Q: What happens under the hood when you mark a method async?

A: The compiler generates a struct implementing IAsyncStateMachine. Locals become fields, await points split into states, and continuations resume via MoveNext. Understanding this helps avoid capturing large objects or struct copies.

Q: Why does ConfigureAwait(false) matter in library code?

A: It prevents continuations from posting back to captured contexts (UI, legacy ASP.NET), reducing deadlock risk and unnecessary context switches. Libraries should default to false; apps decide when context capture is needed.

Q: How do you avoid deadlocks when mixing sync and async code?

A: Keep the entire call chain async, don’t block on .Result or .Wait(), and use ConfigureAwait(false) inside lower layers so continuations can resume on the thread pool.

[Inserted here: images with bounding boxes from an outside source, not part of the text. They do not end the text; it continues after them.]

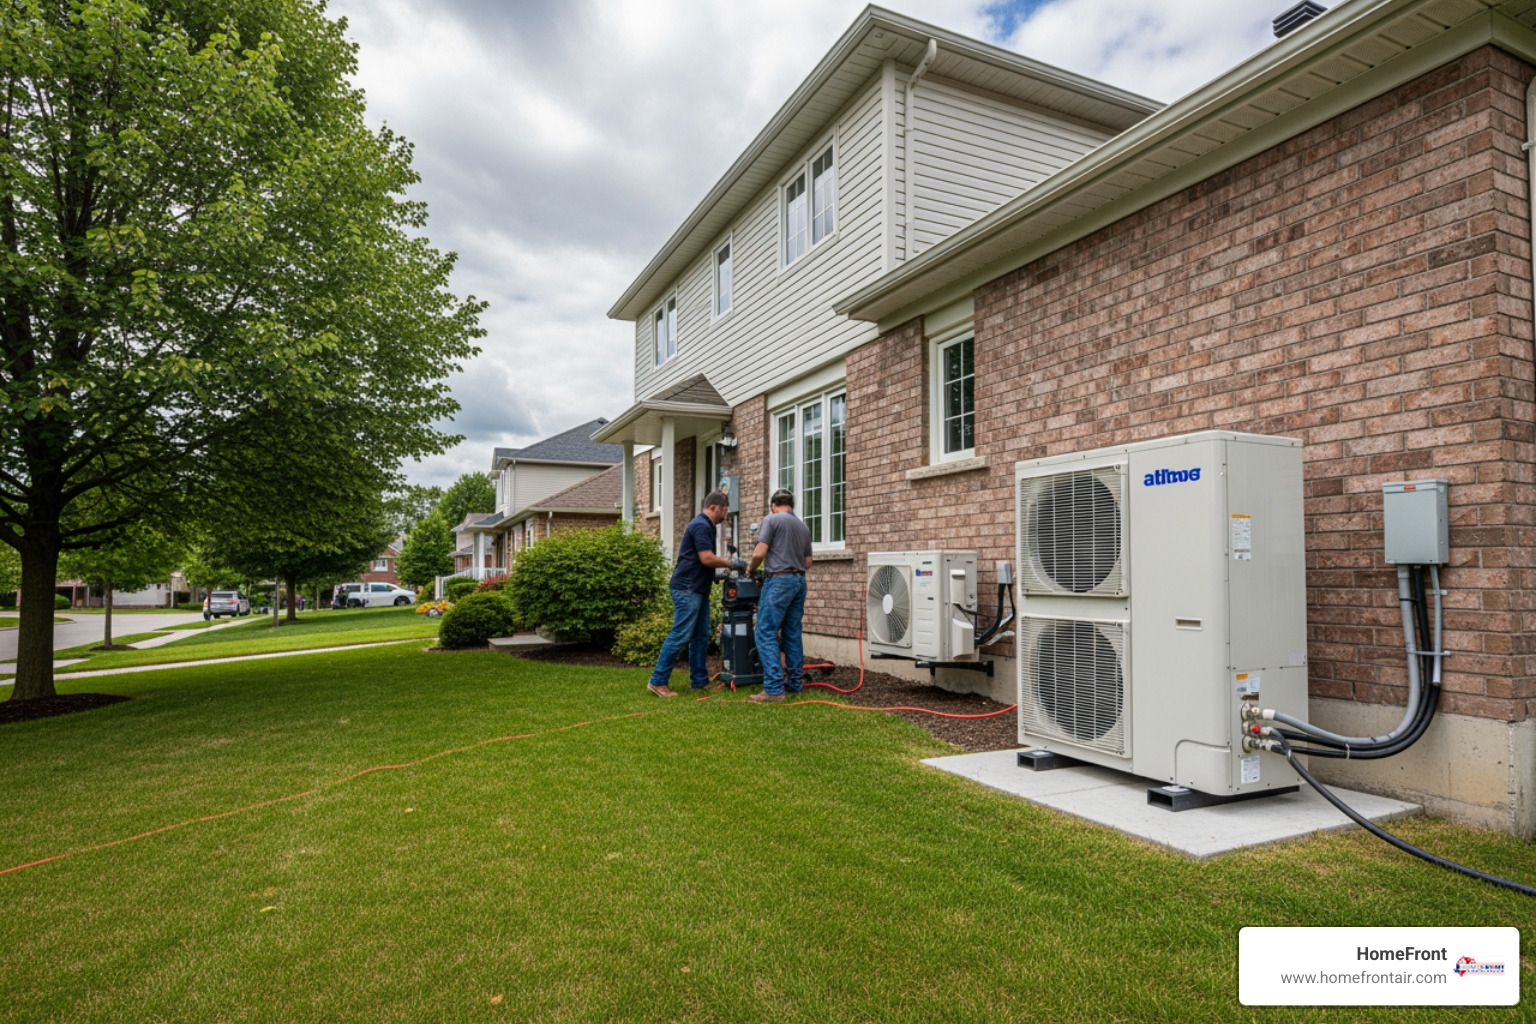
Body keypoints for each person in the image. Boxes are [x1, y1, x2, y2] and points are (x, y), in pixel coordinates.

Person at [647, 490, 732, 697]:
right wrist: (731, 563)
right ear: (713, 507)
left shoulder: (706, 526)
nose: (726, 515)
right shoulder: (701, 525)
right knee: (681, 634)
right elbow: (706, 558)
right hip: (687, 588)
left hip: (697, 588)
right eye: (724, 510)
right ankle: (658, 681)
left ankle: (699, 681)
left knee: (701, 635)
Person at [746, 488, 813, 703]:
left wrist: (750, 569)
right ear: (791, 505)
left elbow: (759, 552)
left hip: (779, 580)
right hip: (799, 581)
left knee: (765, 632)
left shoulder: (772, 519)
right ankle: (795, 682)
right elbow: (808, 563)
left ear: (774, 505)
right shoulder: (803, 527)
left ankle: (774, 689)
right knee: (792, 632)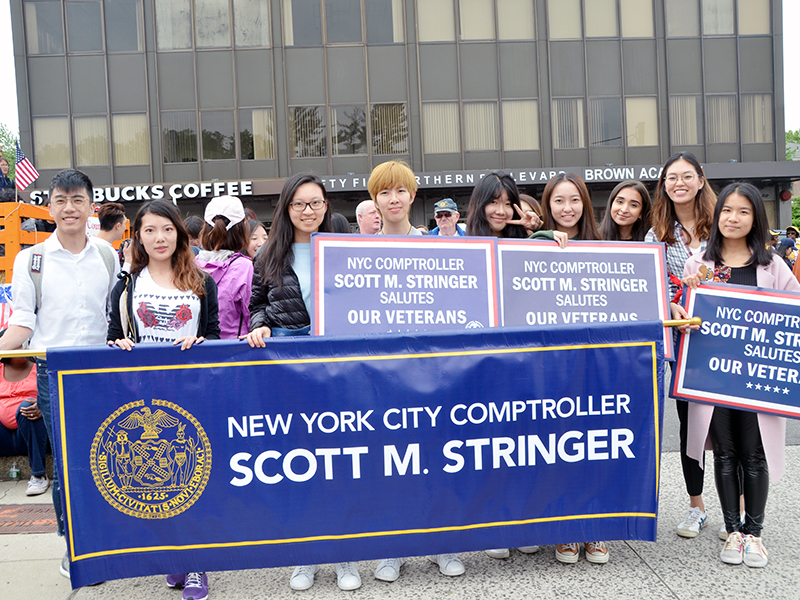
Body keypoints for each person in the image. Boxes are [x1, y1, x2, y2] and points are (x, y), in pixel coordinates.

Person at [243, 174, 362, 591]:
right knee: (299, 464)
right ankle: (304, 554)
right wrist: (259, 327)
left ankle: (345, 555)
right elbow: (257, 305)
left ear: (327, 206)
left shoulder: (349, 251)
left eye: (315, 203)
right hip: (290, 371)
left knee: (340, 463)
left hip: (340, 370)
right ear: (286, 209)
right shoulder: (269, 255)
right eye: (298, 204)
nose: (307, 211)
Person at [0, 169, 120, 579]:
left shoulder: (108, 255)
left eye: (77, 200)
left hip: (103, 371)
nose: (69, 208)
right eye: (60, 200)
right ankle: (75, 546)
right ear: (50, 206)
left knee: (107, 456)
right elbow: (22, 320)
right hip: (57, 374)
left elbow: (113, 315)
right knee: (69, 463)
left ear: (91, 206)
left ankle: (105, 537)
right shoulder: (30, 260)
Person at [681, 182, 800, 568]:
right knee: (726, 453)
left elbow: (793, 316)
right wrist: (686, 307)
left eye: (744, 211)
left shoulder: (773, 265)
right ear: (717, 217)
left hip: (758, 379)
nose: (733, 218)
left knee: (756, 454)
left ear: (756, 218)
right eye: (727, 210)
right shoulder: (698, 264)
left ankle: (755, 535)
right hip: (714, 379)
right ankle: (732, 531)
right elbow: (684, 316)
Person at [107, 199, 220, 600]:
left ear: (179, 233)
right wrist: (119, 343)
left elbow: (216, 335)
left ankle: (195, 564)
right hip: (146, 399)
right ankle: (173, 557)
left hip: (193, 392)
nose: (159, 238)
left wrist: (202, 342)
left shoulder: (201, 281)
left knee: (192, 477)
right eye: (150, 230)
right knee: (159, 485)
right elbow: (112, 334)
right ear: (137, 235)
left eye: (167, 229)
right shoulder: (127, 284)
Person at [645, 151, 716, 538]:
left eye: (686, 176)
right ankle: (696, 505)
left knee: (732, 421)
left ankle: (740, 513)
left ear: (701, 179)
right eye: (671, 178)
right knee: (690, 420)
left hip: (724, 338)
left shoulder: (722, 225)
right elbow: (651, 283)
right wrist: (669, 298)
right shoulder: (656, 233)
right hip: (681, 339)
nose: (679, 183)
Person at [195, 195, 253, 339]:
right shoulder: (245, 267)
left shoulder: (193, 266)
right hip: (237, 352)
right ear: (242, 228)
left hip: (199, 351)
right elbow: (252, 316)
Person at [0, 331, 49, 497]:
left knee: (27, 405)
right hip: (4, 437)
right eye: (19, 343)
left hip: (32, 434)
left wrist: (42, 406)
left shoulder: (40, 368)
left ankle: (38, 475)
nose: (24, 347)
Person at [465, 172, 546, 239]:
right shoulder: (462, 245)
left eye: (508, 204)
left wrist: (539, 229)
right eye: (493, 202)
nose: (501, 211)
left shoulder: (524, 243)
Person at [539, 173, 600, 242]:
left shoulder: (602, 243)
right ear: (548, 204)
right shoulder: (537, 242)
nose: (567, 209)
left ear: (584, 203)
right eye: (559, 200)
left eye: (575, 200)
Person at [369, 161, 424, 237]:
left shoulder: (432, 245)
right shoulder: (368, 247)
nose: (394, 200)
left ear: (412, 196)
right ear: (375, 201)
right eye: (385, 192)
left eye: (401, 191)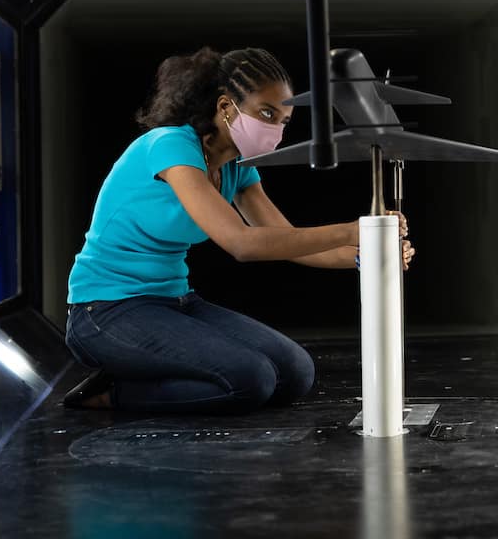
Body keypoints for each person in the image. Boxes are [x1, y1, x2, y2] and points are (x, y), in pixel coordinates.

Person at [62, 47, 414, 412]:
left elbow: (286, 238)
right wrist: (353, 230)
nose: (276, 129)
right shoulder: (170, 146)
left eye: (284, 120)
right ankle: (112, 391)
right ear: (225, 107)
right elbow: (241, 243)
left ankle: (147, 370)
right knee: (252, 379)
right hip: (104, 311)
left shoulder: (237, 166)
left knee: (296, 373)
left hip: (175, 302)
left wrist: (371, 252)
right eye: (267, 113)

Q: When should you use ValueTask?

A: When an async method often completes synchronously (e.g., cache hits) and you want to avoid allocating a Task. Only expose ValueTask sparingly; consumers must await it immediately or convert to Task.

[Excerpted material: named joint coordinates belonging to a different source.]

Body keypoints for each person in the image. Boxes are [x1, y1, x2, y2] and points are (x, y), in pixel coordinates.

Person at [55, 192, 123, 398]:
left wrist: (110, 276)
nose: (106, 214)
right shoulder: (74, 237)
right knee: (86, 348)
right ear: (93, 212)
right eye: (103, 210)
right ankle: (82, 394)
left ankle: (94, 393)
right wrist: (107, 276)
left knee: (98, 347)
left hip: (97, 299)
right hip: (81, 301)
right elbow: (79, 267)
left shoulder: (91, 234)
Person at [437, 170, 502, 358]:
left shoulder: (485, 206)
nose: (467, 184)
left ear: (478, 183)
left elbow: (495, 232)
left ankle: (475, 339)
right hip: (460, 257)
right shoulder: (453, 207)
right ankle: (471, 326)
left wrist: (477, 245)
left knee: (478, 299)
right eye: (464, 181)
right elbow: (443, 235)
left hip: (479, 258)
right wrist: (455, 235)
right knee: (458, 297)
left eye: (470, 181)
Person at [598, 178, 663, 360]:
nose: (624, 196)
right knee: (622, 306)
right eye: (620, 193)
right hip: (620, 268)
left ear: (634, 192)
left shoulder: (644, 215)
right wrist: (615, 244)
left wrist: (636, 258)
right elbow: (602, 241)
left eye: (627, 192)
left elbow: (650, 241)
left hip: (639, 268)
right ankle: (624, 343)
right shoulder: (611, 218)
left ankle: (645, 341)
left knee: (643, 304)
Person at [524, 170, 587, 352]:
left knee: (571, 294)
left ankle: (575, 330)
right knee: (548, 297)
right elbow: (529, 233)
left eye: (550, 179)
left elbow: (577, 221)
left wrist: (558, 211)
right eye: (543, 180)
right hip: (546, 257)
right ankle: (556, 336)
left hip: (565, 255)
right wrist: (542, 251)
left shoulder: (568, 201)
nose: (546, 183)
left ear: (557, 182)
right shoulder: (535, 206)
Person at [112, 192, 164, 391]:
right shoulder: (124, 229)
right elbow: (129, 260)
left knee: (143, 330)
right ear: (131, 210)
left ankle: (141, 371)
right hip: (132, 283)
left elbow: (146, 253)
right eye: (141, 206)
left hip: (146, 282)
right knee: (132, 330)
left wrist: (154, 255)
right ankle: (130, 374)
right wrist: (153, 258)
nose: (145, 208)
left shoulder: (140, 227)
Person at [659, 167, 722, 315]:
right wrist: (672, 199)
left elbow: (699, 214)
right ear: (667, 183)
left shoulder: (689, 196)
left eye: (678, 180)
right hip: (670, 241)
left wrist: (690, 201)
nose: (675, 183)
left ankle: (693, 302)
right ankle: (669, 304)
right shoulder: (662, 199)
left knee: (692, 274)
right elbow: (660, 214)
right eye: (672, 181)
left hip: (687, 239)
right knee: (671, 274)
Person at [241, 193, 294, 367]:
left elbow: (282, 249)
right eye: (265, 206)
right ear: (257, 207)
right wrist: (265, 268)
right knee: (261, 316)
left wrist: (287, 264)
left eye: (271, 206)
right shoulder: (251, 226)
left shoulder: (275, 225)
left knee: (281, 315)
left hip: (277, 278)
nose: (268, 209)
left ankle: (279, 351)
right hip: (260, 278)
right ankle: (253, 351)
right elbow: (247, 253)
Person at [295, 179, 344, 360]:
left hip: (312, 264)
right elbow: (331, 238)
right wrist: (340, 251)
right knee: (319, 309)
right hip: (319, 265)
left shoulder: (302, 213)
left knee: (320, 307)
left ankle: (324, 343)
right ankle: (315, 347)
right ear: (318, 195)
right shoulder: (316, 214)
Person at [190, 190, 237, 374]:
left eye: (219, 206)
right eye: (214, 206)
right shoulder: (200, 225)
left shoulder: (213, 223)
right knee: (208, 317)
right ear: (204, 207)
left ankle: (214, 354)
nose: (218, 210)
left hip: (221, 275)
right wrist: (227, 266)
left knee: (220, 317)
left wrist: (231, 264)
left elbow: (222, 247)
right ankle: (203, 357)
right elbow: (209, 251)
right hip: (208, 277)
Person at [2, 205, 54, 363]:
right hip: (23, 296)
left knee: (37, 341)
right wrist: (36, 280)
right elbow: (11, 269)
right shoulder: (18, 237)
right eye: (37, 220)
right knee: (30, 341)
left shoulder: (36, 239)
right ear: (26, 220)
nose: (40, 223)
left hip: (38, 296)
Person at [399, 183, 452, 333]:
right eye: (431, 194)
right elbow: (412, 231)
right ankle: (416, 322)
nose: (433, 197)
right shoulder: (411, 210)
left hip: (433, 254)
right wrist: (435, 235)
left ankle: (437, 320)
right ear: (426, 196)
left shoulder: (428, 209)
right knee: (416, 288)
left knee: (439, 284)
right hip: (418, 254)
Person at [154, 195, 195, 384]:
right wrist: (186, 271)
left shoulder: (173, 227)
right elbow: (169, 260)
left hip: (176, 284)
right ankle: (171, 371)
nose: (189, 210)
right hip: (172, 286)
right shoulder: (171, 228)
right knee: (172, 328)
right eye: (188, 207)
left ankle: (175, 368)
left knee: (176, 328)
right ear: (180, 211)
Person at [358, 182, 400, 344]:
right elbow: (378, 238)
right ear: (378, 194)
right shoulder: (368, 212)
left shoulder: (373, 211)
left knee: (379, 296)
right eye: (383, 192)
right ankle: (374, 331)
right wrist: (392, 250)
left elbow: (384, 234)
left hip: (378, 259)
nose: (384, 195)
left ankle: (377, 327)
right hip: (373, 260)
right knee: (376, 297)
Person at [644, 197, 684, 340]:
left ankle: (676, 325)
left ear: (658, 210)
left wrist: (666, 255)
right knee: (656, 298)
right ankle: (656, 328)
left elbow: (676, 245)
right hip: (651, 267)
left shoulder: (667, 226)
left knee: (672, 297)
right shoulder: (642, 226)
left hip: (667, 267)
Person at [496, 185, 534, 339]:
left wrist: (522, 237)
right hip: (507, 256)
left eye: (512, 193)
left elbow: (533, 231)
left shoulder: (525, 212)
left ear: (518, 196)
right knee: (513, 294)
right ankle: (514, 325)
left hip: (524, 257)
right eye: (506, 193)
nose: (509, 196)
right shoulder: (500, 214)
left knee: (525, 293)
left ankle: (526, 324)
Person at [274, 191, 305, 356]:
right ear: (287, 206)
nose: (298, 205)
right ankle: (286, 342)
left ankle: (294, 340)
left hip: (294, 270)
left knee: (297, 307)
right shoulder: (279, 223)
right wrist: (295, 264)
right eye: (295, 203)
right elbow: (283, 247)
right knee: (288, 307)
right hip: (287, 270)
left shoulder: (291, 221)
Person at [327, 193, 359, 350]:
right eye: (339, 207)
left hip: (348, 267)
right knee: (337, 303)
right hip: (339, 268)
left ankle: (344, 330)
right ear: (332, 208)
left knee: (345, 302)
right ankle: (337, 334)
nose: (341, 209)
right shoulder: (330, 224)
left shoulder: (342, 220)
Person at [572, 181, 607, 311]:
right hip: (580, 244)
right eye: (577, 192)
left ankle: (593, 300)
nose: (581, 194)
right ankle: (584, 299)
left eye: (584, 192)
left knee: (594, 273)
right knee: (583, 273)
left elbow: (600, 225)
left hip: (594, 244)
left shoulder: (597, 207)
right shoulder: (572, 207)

Q: How do you coordinate exclusive access in async code?

A: Use SemaphoreSlim, AsyncLock, or channels. Never await inside a lock statement because it can deadlock; the compiler forbids it.

Q: How are exceptions handled in async methods?

A: They’re captured on the returned Task. Await to observe them; otherwise, they surface as unobserved task exceptions. For fire-and-forget, attach continuations or use hosted services to log failures.

Q: What’s the difference between I/O-bound and CPU-bound async work?

A: I/O-bound tasks release threads while waiting for external operations, improving scalability. CPU-bound work still needs threads; push it to Task.Run or dedicated workers to keep request threads free.

Q: How do you monitor asynchronous operations in production?

A: Use distributed tracing, EventSource/EventPipe, dotnet-trace, or Visual Studio’s Tasks view. Instrument awaited calls with activity IDs and correlate them to metrics/logs.

Q: How do you pass cancellation effectively?

A: Accept CancellationToken parameters, honor them in loops, and forward them to all awaited calls. Check ct.ThrowIfCancellationRequested() where appropriate to exit quickly.

Q: How can Task.WhenAll improve performance?

A: It allows parallel execution of independent async operations, awaiting once rather than sequentially. Always handle aggregated exceptions and consider throttling to avoid saturating dependencies.